··· EXERCISE TEXT ···

What If There Was
No Atonement?
Richard G. Scott
I testify that
except for the Atonement of the Holy Redeemer, the demands of justice
would prevent every soul born on earth from returning to the presence
of
God, to partake of His glory and exaltation, for all make mistakes for
which we cannot personally appease justice. I witness that except for
the "infinite
atonement" of Christ, we could not return to God at death and, as Jacob
solemnly warned, "our spirits [would] become subject to … the devil, to
rise no more.
And our spirits [would] become like unto him, and we [would] become
devils, angels to a devil, to be shut out from the presence of our God,
… to remain with
the father of lies, in misery" [2 Ne. 9:7-9]. ("Jesus Christ, Our
Redeemer," Ensign, May 1997, p. 53)
Bruce R. McConkie
[In this quotation, Elder McConkie reviews the scriptures regarding the question, "What if there were not Atonement?"] If there were no creation, we would not be, neither the earth, nor any life thereon. All things, in effect, would vanish away. And if there were no atonement, the purposes of creation would be frustrated; man would remain lost and fallen forever; there would be no resurrection nor eternal life; Adam and all his posterity would be as Lucifer, cast out, damned, without hope, lost forever.

··· INFORMATION PROVIDED ···

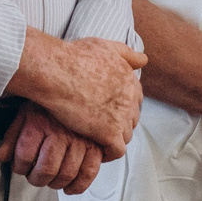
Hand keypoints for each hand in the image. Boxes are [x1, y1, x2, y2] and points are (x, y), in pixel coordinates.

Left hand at [0, 104, 113, 193]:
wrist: (75, 83)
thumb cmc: (49, 101)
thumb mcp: (24, 113)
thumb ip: (11, 137)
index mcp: (39, 122)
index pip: (24, 156)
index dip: (18, 167)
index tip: (19, 167)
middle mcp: (60, 131)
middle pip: (46, 169)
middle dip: (37, 179)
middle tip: (35, 177)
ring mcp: (81, 138)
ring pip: (66, 173)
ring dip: (55, 183)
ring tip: (50, 180)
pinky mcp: (96, 144)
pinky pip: (89, 171)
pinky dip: (79, 185)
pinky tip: (70, 187)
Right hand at [8, 33, 146, 151]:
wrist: (57, 71)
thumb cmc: (74, 57)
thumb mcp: (104, 46)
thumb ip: (126, 54)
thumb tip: (144, 60)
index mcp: (130, 79)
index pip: (135, 99)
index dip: (122, 105)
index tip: (108, 109)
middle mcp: (130, 98)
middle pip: (131, 118)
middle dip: (118, 123)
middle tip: (100, 126)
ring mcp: (121, 116)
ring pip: (125, 135)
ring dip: (113, 139)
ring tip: (96, 140)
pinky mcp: (109, 132)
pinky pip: (116, 151)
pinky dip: (108, 153)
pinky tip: (95, 151)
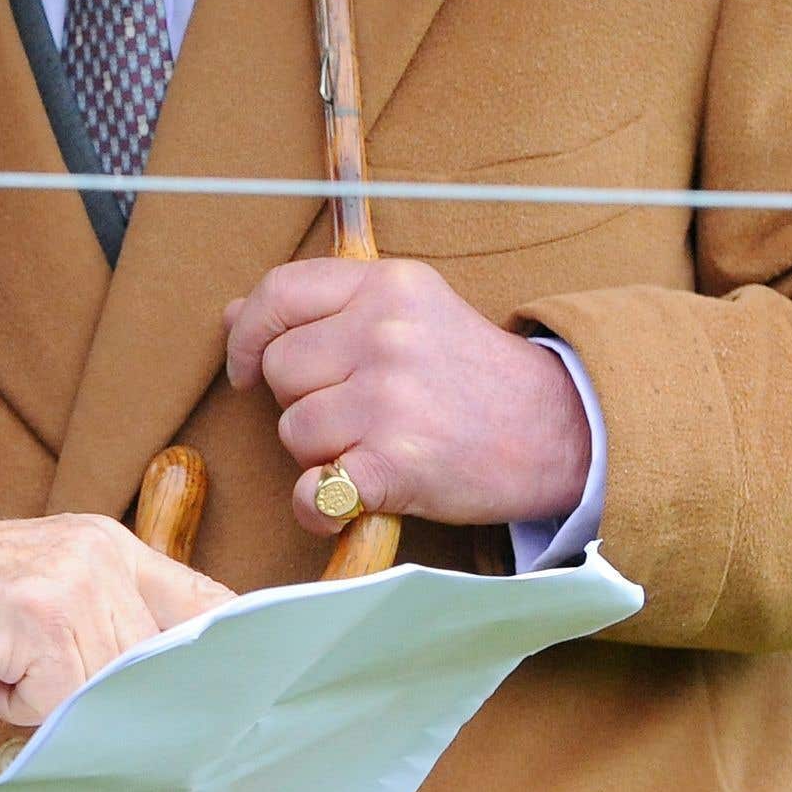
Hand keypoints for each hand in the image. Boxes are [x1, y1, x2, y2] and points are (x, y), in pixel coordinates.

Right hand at [0, 519, 230, 725]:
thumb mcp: (39, 607)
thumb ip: (101, 634)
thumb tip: (158, 705)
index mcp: (108, 544)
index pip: (203, 600)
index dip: (223, 654)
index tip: (237, 696)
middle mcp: (102, 551)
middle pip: (159, 661)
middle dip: (124, 701)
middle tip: (71, 705)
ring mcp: (76, 581)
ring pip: (112, 687)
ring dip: (60, 704)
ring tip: (6, 672)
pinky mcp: (44, 618)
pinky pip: (63, 702)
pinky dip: (22, 709)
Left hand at [225, 257, 589, 532]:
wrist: (559, 431)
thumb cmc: (472, 374)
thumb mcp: (408, 311)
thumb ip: (323, 307)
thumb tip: (232, 313)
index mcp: (388, 286)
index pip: (279, 293)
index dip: (248, 334)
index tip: (246, 368)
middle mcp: (385, 334)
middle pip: (281, 370)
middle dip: (302, 399)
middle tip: (357, 412)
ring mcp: (390, 399)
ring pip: (293, 431)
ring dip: (320, 451)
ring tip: (375, 444)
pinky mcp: (396, 464)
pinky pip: (312, 492)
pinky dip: (321, 505)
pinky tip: (350, 497)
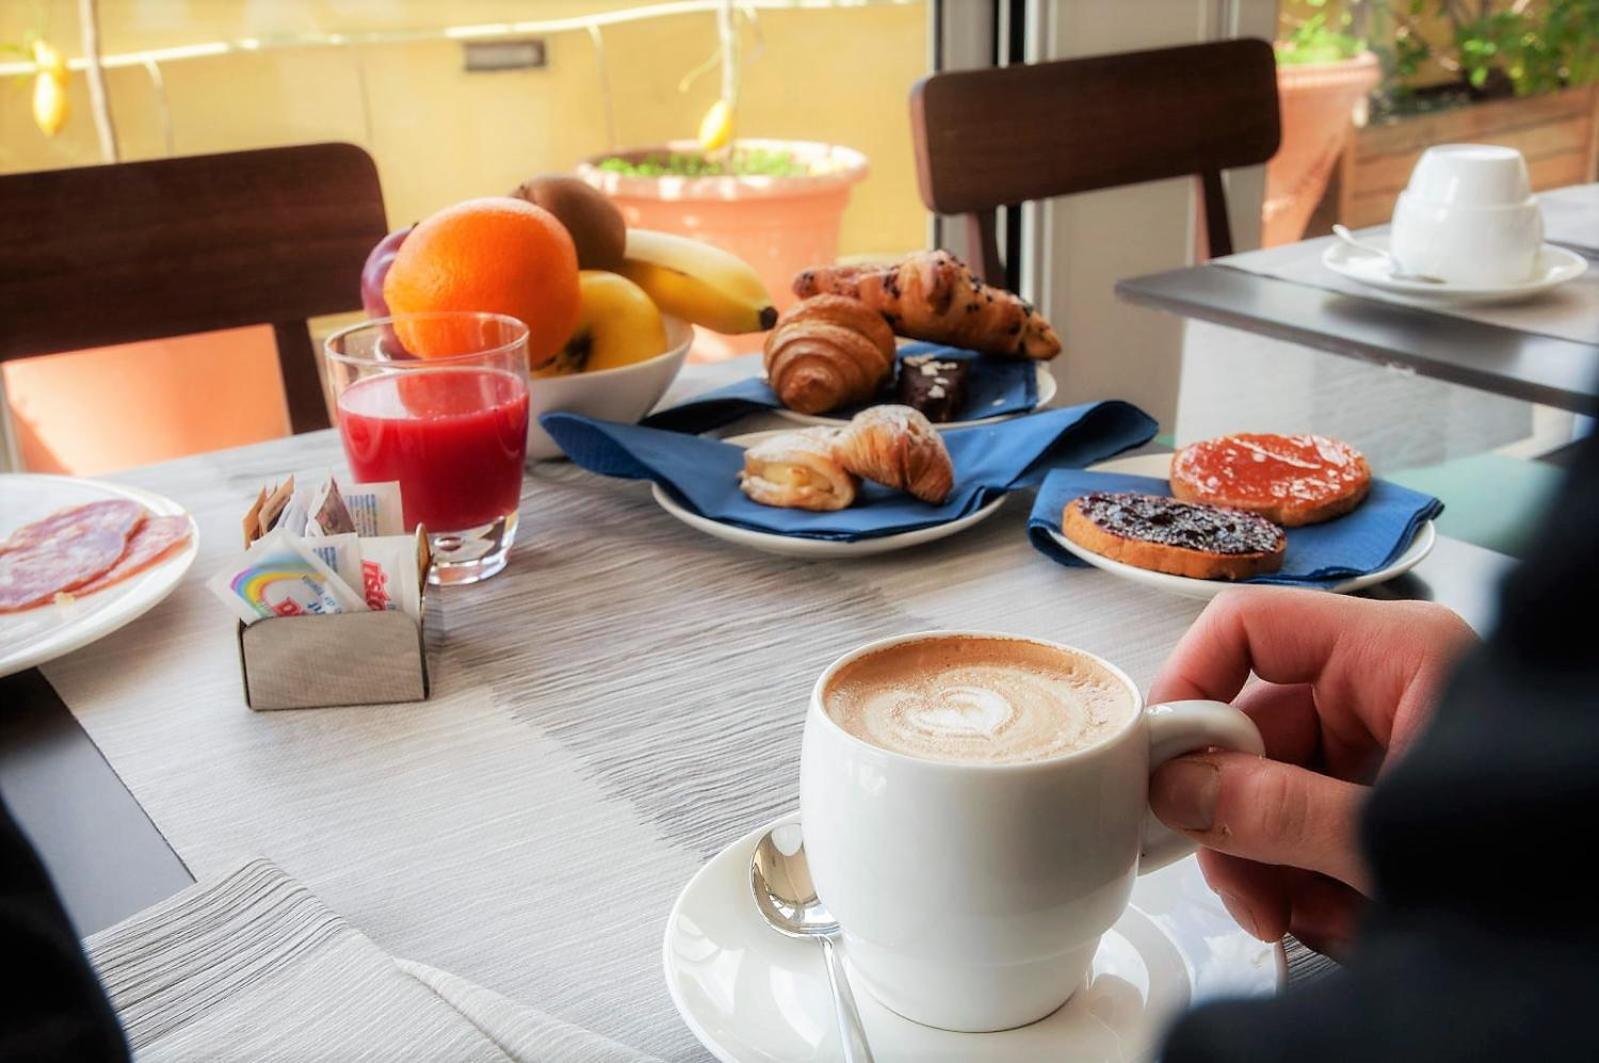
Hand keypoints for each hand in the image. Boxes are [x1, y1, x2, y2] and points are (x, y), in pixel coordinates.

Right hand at [1148, 589, 1475, 955]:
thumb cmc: (1548, 841)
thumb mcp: (1393, 838)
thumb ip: (1277, 811)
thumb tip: (1180, 791)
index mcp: (1396, 655)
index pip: (1251, 628)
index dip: (1191, 681)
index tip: (1154, 755)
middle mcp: (1388, 690)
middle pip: (1258, 723)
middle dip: (1232, 810)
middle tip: (1226, 878)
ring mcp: (1393, 747)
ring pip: (1279, 785)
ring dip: (1265, 858)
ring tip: (1284, 917)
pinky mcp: (1398, 802)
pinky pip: (1316, 822)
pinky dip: (1306, 877)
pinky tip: (1328, 921)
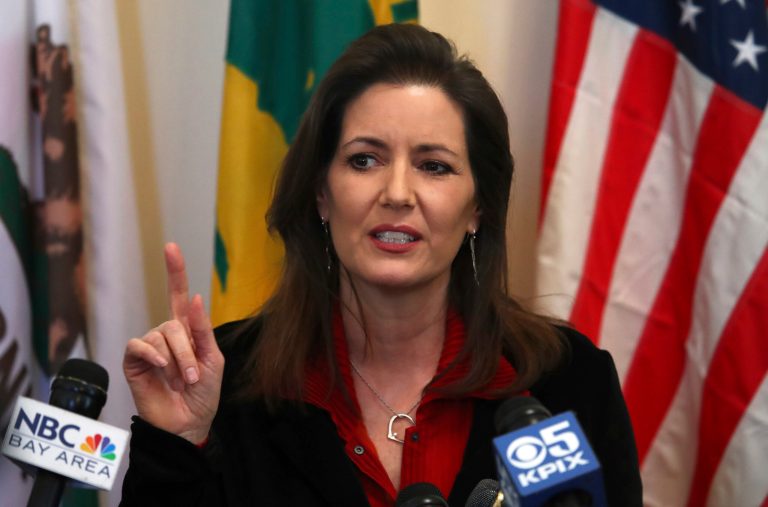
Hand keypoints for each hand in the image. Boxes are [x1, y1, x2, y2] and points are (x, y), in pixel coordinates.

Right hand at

···

◆ REQUIRED WORK:
Reproduce the passage on the Atonement above, beginning at the words "And our spirits" and stopping after "hope, lost forever.".

◆ SOLVED PROBLEM:
And our spirits [would] become like unto him, and we [would] become
devils, angels to a devil, to be shut out from the presence of our God,
… to remain with
the father of lies, in misery" [2 Ne. 9:7-9]. ("Jesus Christ, Our
Redeemer," Ensign, May 1997, p. 53)
Bruce R. McConkie
[In this quotation, Elder McConkie reviews the scriptures regarding the question, "What if there were not Atonement?"] If there were no creation, we would not be, neither the earth, nor any life thereon. All things, in effect, would vanish away. And if there were no atonement, the purposes of creation would be frustrated; man would remain lost and fallen forever; there would be no resurrection nor eternal life; Adam and all his posterity would be as Lucifer, cast out, damned, without hope, lost forever.